Viel ist über die Dichterin zu sagen und natürlich, daß 1977 einer der inzwichen begehrtesten Literaturpreise oder der schönste Betriebsausflug am Wörthersee nach ihr benannt wird, der wahrscheinlich nicht viel mit ihr zu tun hat, den aber alle gewinnen wollen. Ich wollte das auch einmal und habe 2009 den „Wunderschönen Tintentraum“ geschrieben und mich sowohl auf den Preis als auch auf Ingeborg Bachmann dabei bezogen und in „Wilden Rosenwuchs“ geht es auch um eine weißhaarige alte Frau in einem Blumenmusterkleid, die beim Bachmannpreis auftaucht und sich in die erste Reihe setzt.
„Mythos Bachmann“ ist ein interessantes Buch, das zeigt, daß man in die großen Dichter vielleicht nicht so viel hineininterpretieren soll, denn, daß das Roman- oder Gedicht- Ich nicht unbedingt autobiografisch ist, lernt man schon in Schreibseminaren und, daß man junge Frauen und Männer sehr überfordert, wenn man sie in den Himmel hebt, ist klar und zeigt auch das Beispiel Helene Hegemann, von der man im Augenblick nichts mehr hört. Kein Dichter sollte sich, um Höchstleistungen zu erzeugen, so unter Druck setzen, daß er hundert Tabletten täglich braucht sind aber natürlich sehr sensibel, sonst wären sie ja keine, also ein bißchen mehr aufpassen, Leser, Kritiker, Verleger, Förderer damit das beim nächsten Fräuleinwunder nicht wieder so passiert!
Es las sich leichter, als ich eigentlich dachte und man erfährt viel über die Dichterin. Und wenn man schon ein bißchen über sie weiß, kann man sein Wissen ergänzen und natürlich auch die Werke wiederlesen.

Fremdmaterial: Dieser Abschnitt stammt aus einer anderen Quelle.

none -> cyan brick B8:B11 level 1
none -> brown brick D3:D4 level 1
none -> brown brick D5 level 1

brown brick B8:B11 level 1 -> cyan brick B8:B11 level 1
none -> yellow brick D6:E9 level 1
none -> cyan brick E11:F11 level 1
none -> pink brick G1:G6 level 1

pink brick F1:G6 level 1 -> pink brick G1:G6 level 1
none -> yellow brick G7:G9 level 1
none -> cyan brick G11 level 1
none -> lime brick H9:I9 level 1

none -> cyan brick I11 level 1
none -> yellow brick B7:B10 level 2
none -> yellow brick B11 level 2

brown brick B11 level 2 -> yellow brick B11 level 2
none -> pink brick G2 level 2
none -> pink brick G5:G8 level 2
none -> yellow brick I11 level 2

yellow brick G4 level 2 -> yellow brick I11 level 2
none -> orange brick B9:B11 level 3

Die Fotografien finde ich wie beschrieben sehr interessant, ein paar Gedichte sind auch darin zu finden. Michaela Falkner hat ein Manifest über sie geschrieben und Kerstin Hensel, die ich über die GAV kennenlernte und die 1989 in Klagenfurt gelesen hat, hat geschrieben, daß man sich in der DDR zusammensetzte und die Dichterin „Ingeborg“ nannte, deren Werke es zwar gab, die von der Regierung aber als bürgerlich bezeichnet worden war und Evelyn Grill, die sie, wie ich nie persönlich kennenlernte, fragt sich, ob sie eine Dame war?